As fiduciaries, plan sponsors that offer an income solution throughout the working years can also build participant appreciation and trust in it, as opposed to something made available at retirement from a source outside the plan. And because in-plan options accompany participants over a long time period, plan sponsors can provide ongoing education and guidance to support employees and help them customize their savings strategies.

Are DC Plans for Savings or Retirement Income?

With retirees living longer, more sponsors are revisiting the purpose of their DC plans and asking a central question: Are plans only for supplemental savings or to help participants draw a meaningful retirement income for life?

Clearly, the need for lifetime income is strong and growing, and plan sponsors looking to move in this direction have a lot to consider if they want to deliver customizable income solutions that work for every participant.

Design flexibility is important, such as the means to “buy into” income guarantees over time with some added protection from market downturns. Participant engagement is also key, especially if they’re going to understand what they own and how it helps. Perceptions of annuities can generally be mixed, but merely educating participants on how their features address longevity and market risks—as well as concerns for inflation, interest rate changes and other worries—may help put minds at ease.

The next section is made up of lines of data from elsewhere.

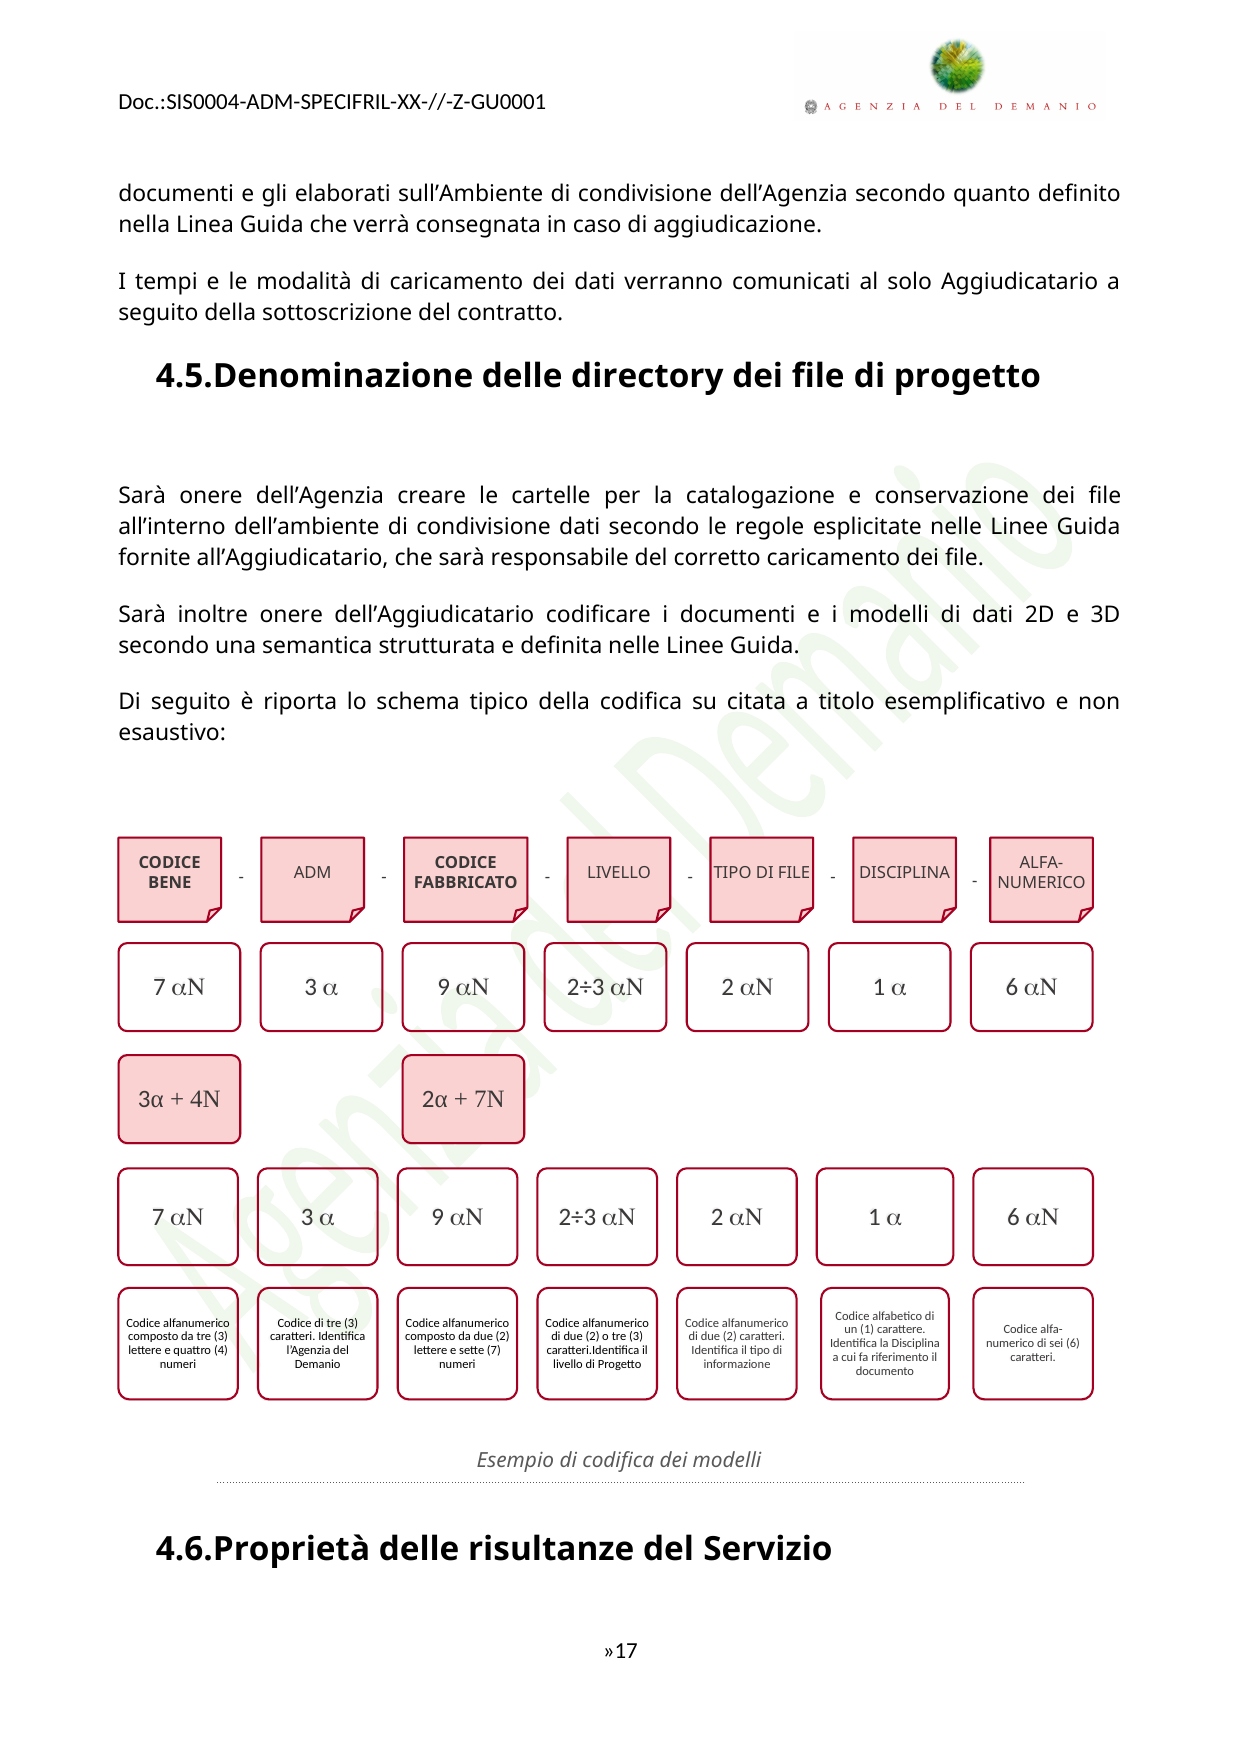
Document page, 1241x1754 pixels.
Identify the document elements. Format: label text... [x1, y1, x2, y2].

text Di seguito è riporta lo schema tipico della codifica su citata a titolo esemplificativo e non esaustivo: [118, 685, 813, 748]
text Sarà onere dell’Agenzia creare le cartelle per la catalogazione e conservazione dei file all’interno dell’ambiente di condivisione dati secondo le regole esplicitate nelle Linee Guida fornite all’Aggiudicatario, che sarà responsabile del corretto caricamento dei file. [118, 479, 1122, 573]
text I tempi e le modalità di caricamento dei dati verranno comunicati al solo Aggiudicatario a seguito della sottoscrizione del contratto. [118, 265, 1122, 327]
text Di seguito è riporta lo schema tipico della codifica su citata a titolo esemplificativo e non esaustivo: [826, 685, 1122, 748]
text documenti e gli elaborati sull’Ambiente di condivisione dell’Agenzia secondo quanto definito nella Linea Guida che verrà consegnata in caso di aggiudicazione. [118, 177, 1122, 240]
text Di seguito è riporta lo schema tipico della codifica su citata a titolo esemplificativo e non esaustivo: [783, 685, 870, 748]
list Proprietà delle risultanze del Servizio [156, 1525, 1122, 1570]
list Denominazione delle directory dei file di progetto [156, 352, 1122, 398]
text Sarà inoltre onere dell’Aggiudicatario codificare i documenti e i modelli di dati 2D e 3D secondo una semantica strutturata e definita nelle Linee Guida. [890, 598, 1122, 660]
text Sarà inoltre onere dell’Aggiudicatario codificare i documenti e i modelli di dati 2D e 3D secondo una semantica strutturata e definita nelle Linee Guida. [118, 598, 898, 660]
text Esempio di codifica dei modelli [216, 1445, 1024, 1483]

As the industry ramps up to address the growing need for strategies to help participants begin drawing income from their accounts, it’s increasingly clear that both employees and sponsors overwhelmingly find guaranteed income options appealing. Participants have further demonstrated they want something simple, certain and controllable. As we see it, plan sponsors should give these solutions strong consideration.

Jennifer DeLong is Managing Director, Head—Defined Contribution at AB.

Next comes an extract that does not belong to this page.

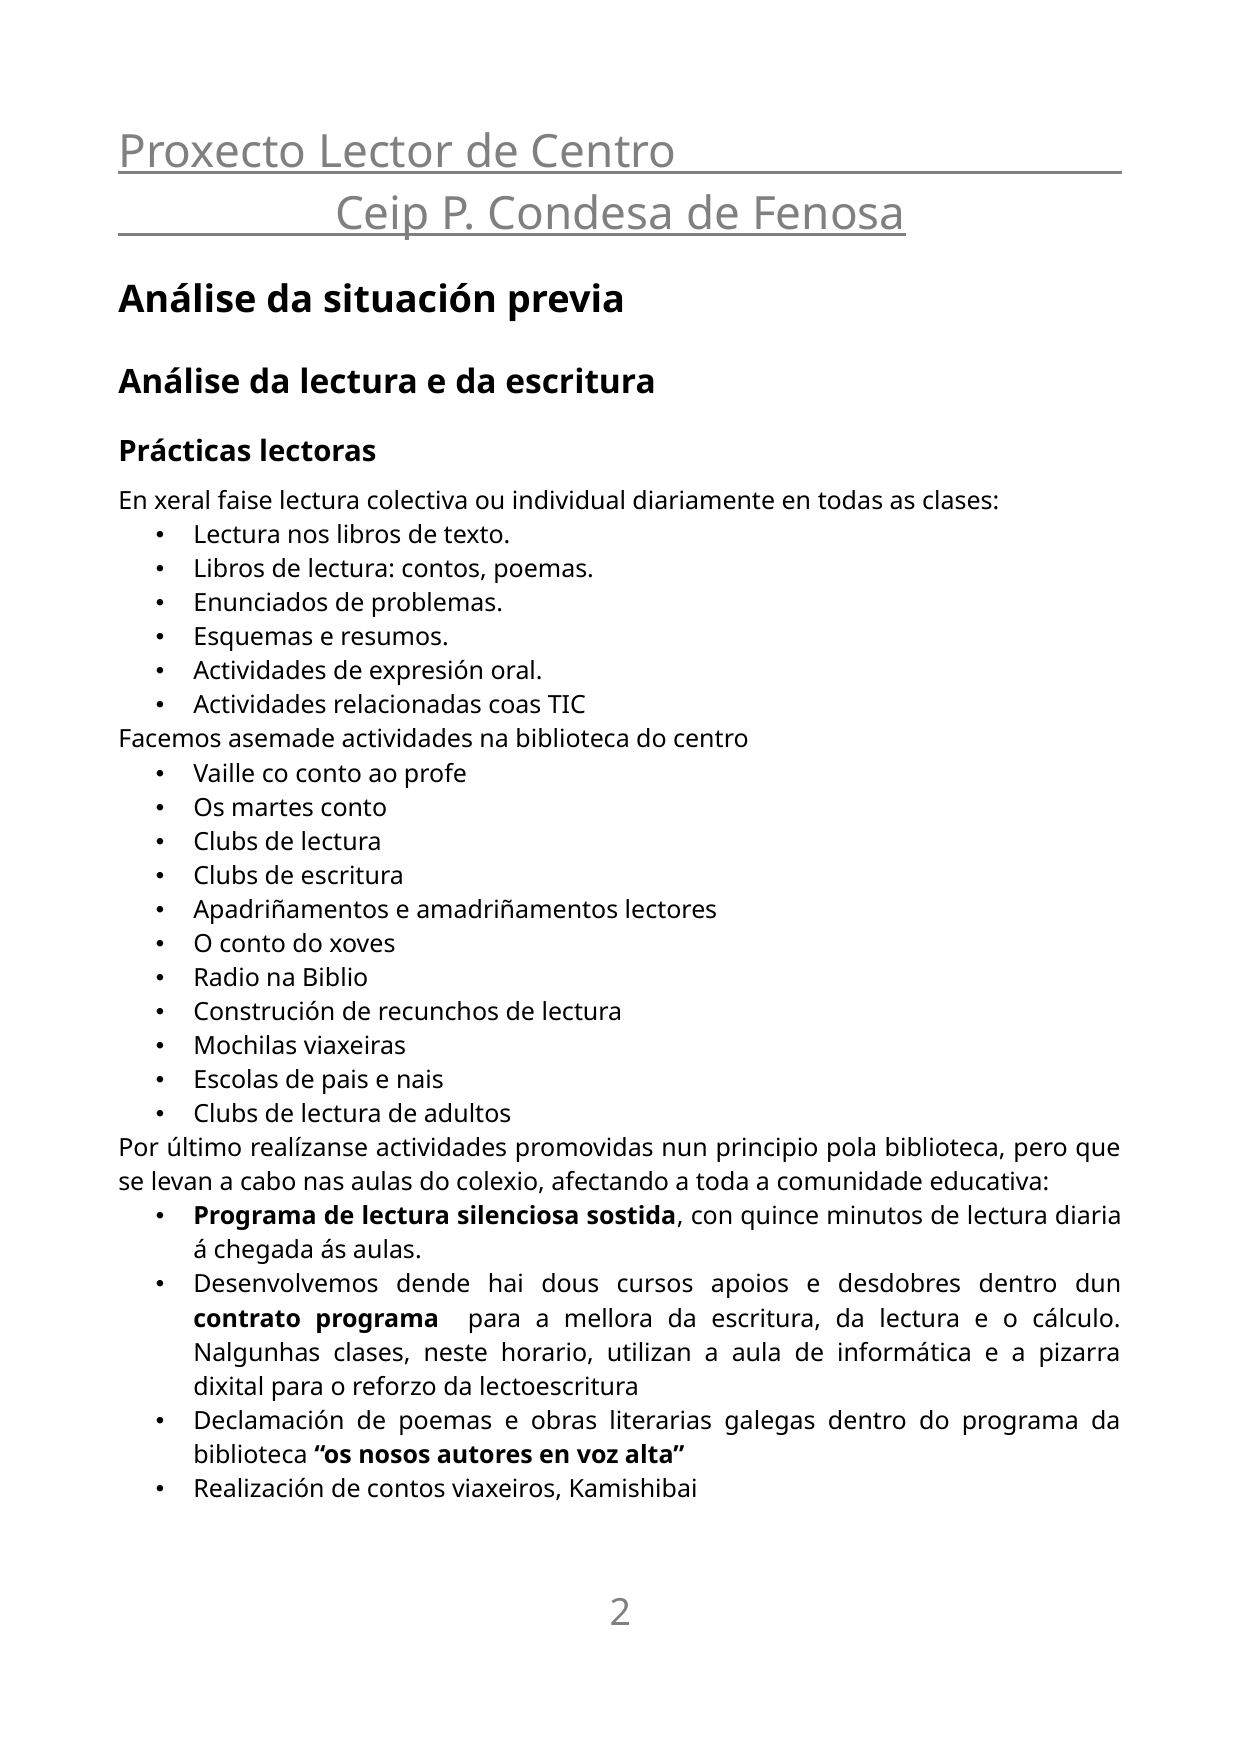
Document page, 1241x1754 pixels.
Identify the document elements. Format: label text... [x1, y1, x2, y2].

Andrew Stumacher is Product Director—Custom Defined Contribution Solutions at AB.

“Target date” in a fund’s name refers to the approximate year when a plan participant expects to retire and begin withdrawing from his or her account. Target-date funds gradually adjust their asset allocation, lowering risk as a participant nears retirement. Investments in target-date funds are not guaranteed against loss of principal at any time, and account values can be more or less than the original amount invested—including at the time of the fund’s target date. Also, investing in target-date funds does not guarantee sufficient income in retirement.

The views expressed herein do not constitute research, investment advice or trade recommendations and do not necessarily represent the views of all AB portfolio-management teams and are subject to revision over time.